The Burmese alphabet can be entered from a standard QWERTY keyboard and is supported by the Unicode standard, meaning it can be read and written on most modern computers and smartphones.

Burmese has complex character rendering requirements, where tone markings and vowel modifications are noted with diacritics. These can be placed before consonants (as with ေ), above them (as with ိ), or around them (as with ြ). These character clusters are built with multiple keystrokes. In particular, the inconsistent placement of diacritics as a feature of the language presents a conflict between an intuitive WYSIWYG typing approach and a logical consonant-first storage approach.

Since its introduction in 2007, the most popular Burmese font, Zawgyi, has been near-ubiquitous in Myanmar. Linguist Justin Watkins argues that its ubiquitous use harms Myanmar languages, including Burmese, by preventing efficient sorting, searching, processing and analyzing Myanmar text through flexible diacritic ordering.

Zawgyi is not Unicode-compliant, but occupies the same code space as Unicode Myanmar font. As it is not defined as a standard character encoding, Zawgyi is not built into any major operating systems as standard. However, due to its position as the de facto (but largely undocumented) standard within the country, telcos and major smartphone distributors (such as Huawei and Samsung) ship phones with Zawgyi font overwriting standard Unicode-compliant fonts, which are installed on most internationally distributed hardware. Facebook also supports Zawgyi as an additional language encoding for their app and website. As a result, almost all SMS alerts (including those from telcos to their customers), social media posts, and other web resources may be incomprehensible on these devices without the custom Zawgyi font installed at the operating system level. These may include devices purchased overseas or distributed by companies that do not customize software for the local market.
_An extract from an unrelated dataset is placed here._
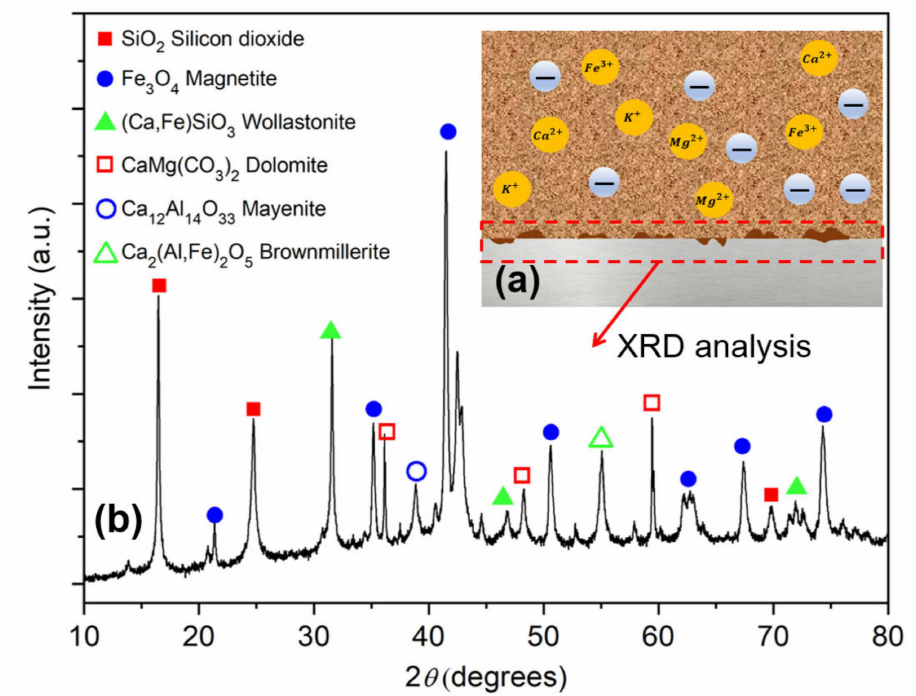
Figure 3. ( a ) Schematic of metal ions (Fe 3+ , Ca 2+ , K +, and Mg 2+ ) that leach out from the insulation and ( b ) X-ray diffraction characterisation of corrosion products formed upon the steel pipe during its interaction with moist insulation, analysed by Cao et al.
Keyboards with a Zawgyi layout are the most commonly available for purchase domestically.

Until recently, Unicode compliant fonts have been more difficult to type than Zawgyi, as they have a stricter, less forgiving and arguably less intuitive method for ordering diacritics. However, intelligent input software such as Keymagic and recent versions of smartphone soft-keyboards including Gboard and ttKeyboard allow for more forgiving input sequences and Zawgyi keyboard layouts which produce Unicode-compliant text.

A number of Unicode-compliant Burmese fonts exist. The national standard keyboard layout is known as the Myanmar3 layout, and it was published along with the Myanmar3 Unicode font. The layout, developed by the Myanmar Unicode and NLP Research Center, has a smart input system to cover the complex structures of Burmese and related scripts.
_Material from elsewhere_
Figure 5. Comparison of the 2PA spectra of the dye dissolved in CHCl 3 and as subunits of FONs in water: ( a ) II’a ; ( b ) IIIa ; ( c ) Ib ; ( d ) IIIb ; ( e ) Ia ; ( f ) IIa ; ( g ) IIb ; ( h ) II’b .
In addition to the development of computer fonts and standard keyboard layout, much research remains to be done on Burmese, specifically for Natural Language Processing (NLP) areas like WordNet, Search Engine, development of parallel corpus for Burmese, and development of a formally standardized and dense domain-specific corpus of Burmese.

The Myanmar government has designated 1 October 2019 as "U-Day" to officially switch to Unicode. The full transition is estimated to take two years.

== Example text ==
Article 1 of the Universal Declaration of Human Rights in Burmese:လူတိုင်းသည် တူညီ လွတ်လပ်သော ဂုဏ်သိက္ခာဖြင့် လည်းကောင်း၊ တူညီလွတ်လပ်သော အခွင့်အရေးများဖြင့် လည်းကောင်း၊ မွေးဖွားလာသူများ ဖြစ်သည်။ ထိုသူတို့၌ ပိုင်းခြား ဝေဖန်တတ်သော ဉာဏ်နှင့် ကျင့်ဝတ် သိတတ်သော စိတ်တို့ရှိကြ၍ ထိုသူတို့သည် အချင်းချင်း မေတ္တာထား၍ ဆက်ဆံကျင့်သုံးသင့်၏။The romanization of the text into the Latin alphabet:lutuing:sany tu-nyi lwatlapsau: gun.sikhka.hprang. lany:kaung:| tu-nyi-lwatlapsau: ahkwang.-are:mya:hprang. lany:kaung:| mwe:hpwa:la.su-mya: hpracsany|| htuisutui.hnai puing:hkra: wehpantatsau: nyanhnang. kyang.wat si.tatsau: cittui.hri.kra.rwe htuisutui.sany ahkyang:hkyang: mettahta:rwe hcakhcamkyang.sum:sang.e|Article 1 of the Universal Declaration of Human Rights in English:All human beings are born free and equal in dignity and rights. They are endowed with reason and conscience and should act towards one another in a spirit of brotherhood.